> **WORK ORDER**: Every line of the listing that contains the word "périnatal" is to be copied out.

++++ RECORDS PROVIDED ++++

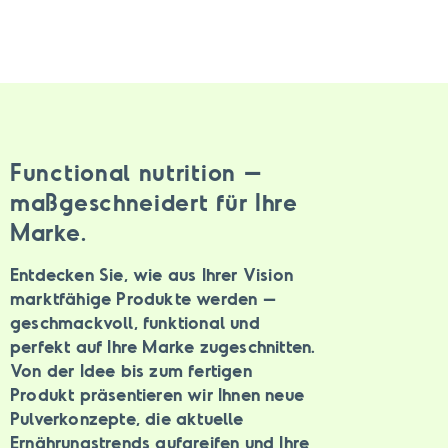
Functional nutrition –
maßgeschneidert für Ihre
Marke.
Entdecken Sie, wie aus Ihrer Vision
marktfähige Produkte werden –
geschmackvoll, funktional und
perfekt auf Ihre Marke zugeschnitten.
Von der Idee bis zum fertigen
Produkt präsentieren wir Ihnen neue
Pulverkonzepte, die aktuelle
Ernährungstrends aufgreifen und Ihre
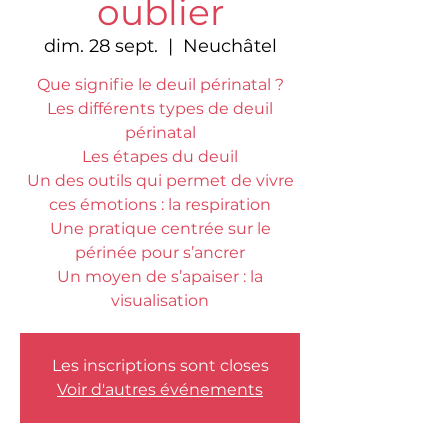
oublier
dim. 28 sept.
  |  
Neuchâtel
Que signifie le deuil périnatal ?
Les différents types de deuil
périnatal
Les étapes du deuil
Un des outils qui permet de vivre
ces émotions : la respiration
Une pratique centrée sur le
périnée pour s’ancrer
Un moyen de s’apaiser : la
visualisation
Les inscriptions sont closes
Voir d'autres événements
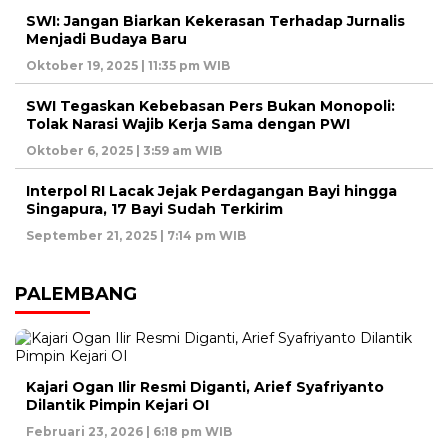
SWI: Jangan Biarkan Kekerasan Terhadap Jurnalis
Menjadi Budaya Baru
Oktober 19, 2025 | 11:35 pm WIB
SWI Tegaskan Kebebasan Pers Bukan Monopoli:
Tolak Narasi Wajib Kerja Sama dengan PWI
Oktober 6, 2025 | 3:59 am WIB
Interpol RI Lacak Jejak Perdagangan Bayi hingga
Singapura, 17 Bayi Sudah Terkirim
September 21, 2025 | 7:14 pm WIB
PALEMBANG
Kajari Ogan Ilir Resmi Diganti, Arief Syafriyanto
Dilantik Pimpin Kejari OI
Februari 23, 2026 | 6:18 pm WIB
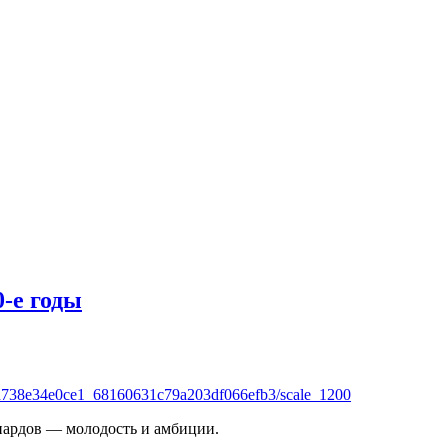
0-е годы
4d738e34e0ce1_68160631c79a203df066efb3/scale_1200
лиаpдов — молодость и амбиции.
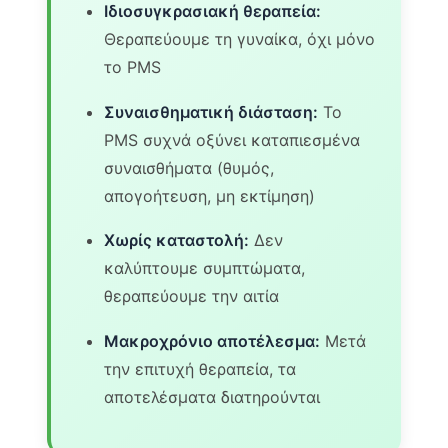
Ιδιοσυγκρασιακή θεραπεία:
Θεραπεύουμε τη γυναίκα, όχι μόνο
το PMS
Συναισθηματική διάσταση:
Το
PMS συχνά οξύνει καταπιεσμένα
συναισθήματα (θυμός,
απογοήτευση, μη εκτίμηση)
Χωρίς καταστολή:
Δεν
καλύπτουμε συμπτώματα,
θεραπεύουμε την αιτία
Μακροχρόνιο αποτέλεσμα:
Μετά
την επιτυχή θεραπεία, τα
αποτελέσματα διατηρούνται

++++

> **TASK RESULT**:
Que signifie le deuil périnatal ?
périnatal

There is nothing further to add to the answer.